With an imminent threat hanging over the city now, numerous human rights groups warn that the battle to retake Hodeidah would spell humanitarian disaster.
"Given the grave humanitarian implications, if the attack goes ahead, we are calling on the parties to halt an attack," Daniel Gorevan, a spokesman for the Norwegian Refugee Council, told RT. "Hodeidah is a very densely populated area, and our predictions are that up to 100,000 people are at a risk of displacement or being caught in the crossfire."
"Hodeidah is essentially a lifeline for millions of struggling Yemenis. Twenty-two million people are in need of humanitarian assistance, and the goods and the fuel and the medicine that comes through Hodeidah is a lifeline for those people," Gorevan added.
"It's a densely-populated area where any military scenario will risk coming at a huge human cost," Robert Mardini, Middle East regional director for the International Committee of the Red Cross [ICRC], told Reuters on Friday. "It remains a lifeline for the highlands where close to 70 percent of Yemenis live. It's about the need to have commercial imports."
Martin Griffiths, Special Envoy for Yemen has also warned that attacking the port city would put an end to any possible diplomatic solution to the crisis. "We are all very concerned about the possible humanitarian consequences of a battle for Hodeidah," he said, according to WSJ.
Despite the calls by international groups to curb the fighting, the Saudi-led coalition launched more than 15 strikes on Hodeidah province on Sunday, Saba News Agency reported.
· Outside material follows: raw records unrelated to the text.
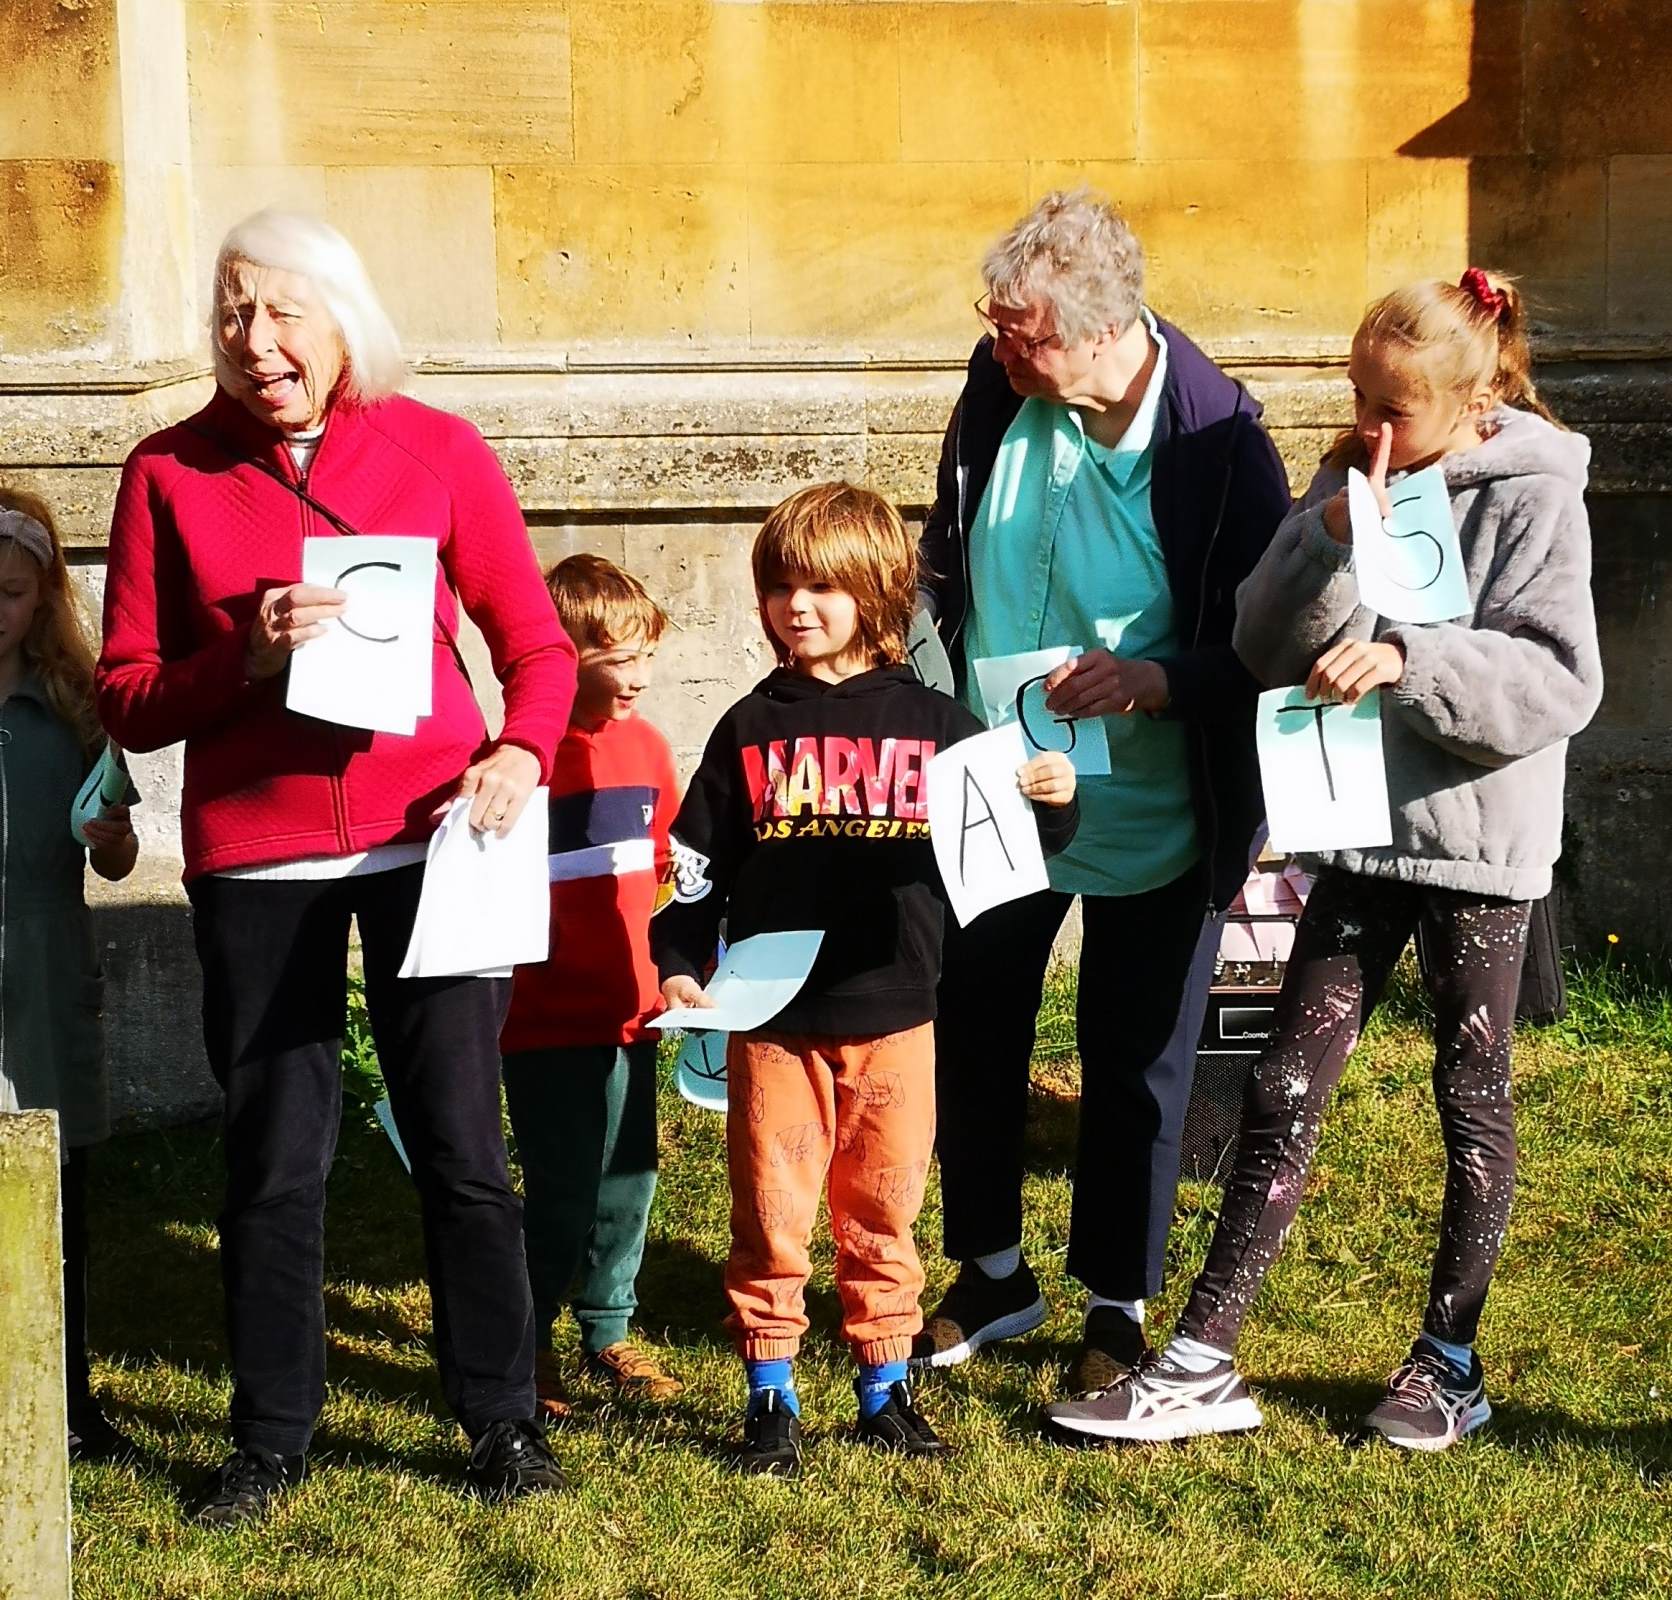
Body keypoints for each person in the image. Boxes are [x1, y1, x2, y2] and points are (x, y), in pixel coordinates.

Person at [1045, 269, 1603, 1451]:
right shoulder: (1350, 475)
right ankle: (1201, 1357)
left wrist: (1411, 661)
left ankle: (1448, 1363)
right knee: (1283, 1084)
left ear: (1475, 398)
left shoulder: (1539, 492)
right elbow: (1259, 643)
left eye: (1393, 408)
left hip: (1476, 850)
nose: (1368, 428)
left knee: (1471, 1095)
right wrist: (1322, 541)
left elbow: (1560, 676)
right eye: (1356, 398)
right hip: (1354, 830)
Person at [96, 210, 578, 1522]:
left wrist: (520, 751)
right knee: (274, 1156)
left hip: (432, 837)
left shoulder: (438, 450)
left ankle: (501, 1419)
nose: (255, 341)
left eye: (282, 313)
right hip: (260, 862)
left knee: (462, 1141)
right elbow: (128, 695)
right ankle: (270, 1439)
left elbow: (538, 649)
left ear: (343, 321)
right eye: (232, 313)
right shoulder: (166, 471)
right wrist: (245, 657)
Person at [914, 189, 1292, 1394]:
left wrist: (1157, 682)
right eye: (994, 325)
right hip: (996, 782)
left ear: (1097, 330)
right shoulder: (998, 390)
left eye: (1019, 330)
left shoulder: (1220, 446)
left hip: (1154, 801)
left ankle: (1114, 1305)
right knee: (973, 1024)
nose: (996, 345)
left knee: (1135, 1057)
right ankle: (989, 1270)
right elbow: (944, 550)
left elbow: (1271, 641)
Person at [653, 483, 1079, 1475]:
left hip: (898, 1018)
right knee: (771, 1209)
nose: (795, 606)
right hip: (774, 1023)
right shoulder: (747, 726)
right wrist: (676, 960)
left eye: (821, 586)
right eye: (779, 586)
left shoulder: (938, 724)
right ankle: (770, 1394)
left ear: (879, 591)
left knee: (884, 1208)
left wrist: (1054, 803)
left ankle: (885, 1390)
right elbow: (698, 864)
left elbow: (1014, 850)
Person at [500, 555, 682, 1419]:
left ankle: (609, 1325)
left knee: (629, 1175)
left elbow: (670, 865)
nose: (637, 677)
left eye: (647, 656)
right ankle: (527, 1339)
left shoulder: (648, 749)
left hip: (630, 1011)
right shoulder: (522, 759)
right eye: (618, 659)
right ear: (559, 656)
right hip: (543, 1019)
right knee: (562, 1185)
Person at [0, 490, 140, 1461]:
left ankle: (67, 1400)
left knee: (54, 1190)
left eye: (10, 594)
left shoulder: (74, 706)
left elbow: (118, 858)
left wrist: (112, 834)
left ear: (43, 598)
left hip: (46, 972)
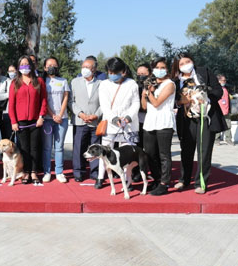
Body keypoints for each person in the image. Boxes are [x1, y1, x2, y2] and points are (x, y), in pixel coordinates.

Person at [172, 52, 227, 194]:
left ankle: (201, 182)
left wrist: (205, 94)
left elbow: (218, 91)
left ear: (193, 61)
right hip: (186, 120)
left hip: (206, 117)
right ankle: (184, 179)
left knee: (204, 151)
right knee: (186, 151)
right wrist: (181, 101)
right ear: (177, 67)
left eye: (188, 61)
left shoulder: (204, 72)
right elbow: (173, 102)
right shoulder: (175, 81)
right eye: (182, 64)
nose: (185, 65)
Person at [96, 57, 140, 189]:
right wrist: (115, 119)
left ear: (123, 71)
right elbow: (104, 106)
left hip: (129, 125)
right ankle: (100, 178)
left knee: (127, 154)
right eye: (110, 72)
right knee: (103, 152)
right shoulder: (104, 84)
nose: (112, 75)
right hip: (110, 124)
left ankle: (128, 180)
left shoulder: (132, 84)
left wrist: (127, 117)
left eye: (115, 72)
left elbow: (136, 103)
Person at [8, 55, 47, 184]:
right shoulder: (15, 83)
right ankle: (25, 172)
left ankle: (34, 172)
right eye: (22, 64)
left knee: (35, 148)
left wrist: (41, 116)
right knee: (24, 148)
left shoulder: (39, 81)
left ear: (31, 65)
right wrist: (13, 121)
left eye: (27, 64)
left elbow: (43, 100)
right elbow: (11, 104)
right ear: (18, 67)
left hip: (36, 121)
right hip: (21, 122)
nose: (25, 67)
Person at [141, 57, 176, 196]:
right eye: (157, 67)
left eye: (163, 67)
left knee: (164, 154)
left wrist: (149, 91)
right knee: (150, 153)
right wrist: (144, 94)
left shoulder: (170, 84)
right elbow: (144, 106)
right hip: (150, 122)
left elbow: (156, 103)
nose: (160, 70)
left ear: (167, 69)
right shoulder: (152, 83)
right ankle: (156, 179)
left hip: (164, 122)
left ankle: (164, 183)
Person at [70, 56, 102, 182]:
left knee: (96, 148)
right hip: (80, 120)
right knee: (79, 147)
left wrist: (96, 114)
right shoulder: (74, 82)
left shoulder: (101, 84)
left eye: (87, 67)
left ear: (94, 69)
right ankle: (78, 172)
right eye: (83, 67)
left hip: (95, 121)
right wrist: (80, 114)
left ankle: (95, 172)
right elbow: (71, 102)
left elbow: (104, 103)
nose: (84, 69)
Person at [41, 57, 70, 183]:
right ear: (45, 68)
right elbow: (43, 101)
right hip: (47, 118)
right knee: (47, 147)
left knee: (59, 147)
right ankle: (47, 171)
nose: (51, 67)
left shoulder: (63, 81)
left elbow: (65, 98)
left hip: (62, 119)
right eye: (49, 65)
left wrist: (60, 114)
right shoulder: (42, 81)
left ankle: (59, 172)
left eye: (54, 65)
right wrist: (52, 115)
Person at [0, 64, 16, 141]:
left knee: (8, 135)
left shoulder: (7, 80)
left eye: (13, 71)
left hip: (5, 111)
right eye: (10, 71)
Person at [216, 74, 234, 146]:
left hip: (226, 111)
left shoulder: (226, 88)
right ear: (219, 81)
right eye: (223, 80)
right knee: (217, 125)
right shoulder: (216, 89)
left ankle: (228, 139)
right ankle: (216, 139)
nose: (225, 81)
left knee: (228, 125)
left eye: (225, 80)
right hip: (218, 110)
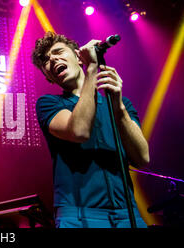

Amid fears of an imminent attack, foreign nationals have started to leave Hodeidah. "All foreign workers, over 200 of different nationalities, have left Hodeidah," a local military official told the Chinese Xinhua news agency, on condition of anonymity. "The foreign workers, mostly from Arab and other countries, left Hodeidah for fear of their lives as they may be exploited or used as human shields by the Houthi rebels."
As the battle draws near, Ansarullh revolutionaries vowed to continue resistance. "The West Coast will be a graveyard for the invaders and mercenaries, and a message to the whole world that the Yemeni people will not abandon their land, whatever the challenges," the Yemeni Deputy Prime Minister for Services Affairs, Mahmoud al-Junaid, vowed on Sunday.
The Saudi-led coalition has been waging a brutal military campaign in Yemen since March 2015. The three years of Saudi-led bombardment and blockade of Yemen has led to the near-collapse of the country. Some 22 million people, or 80 percent of the Yemeni population, are in need of humanitarian aid, while more than half of the country is left without basic medical services.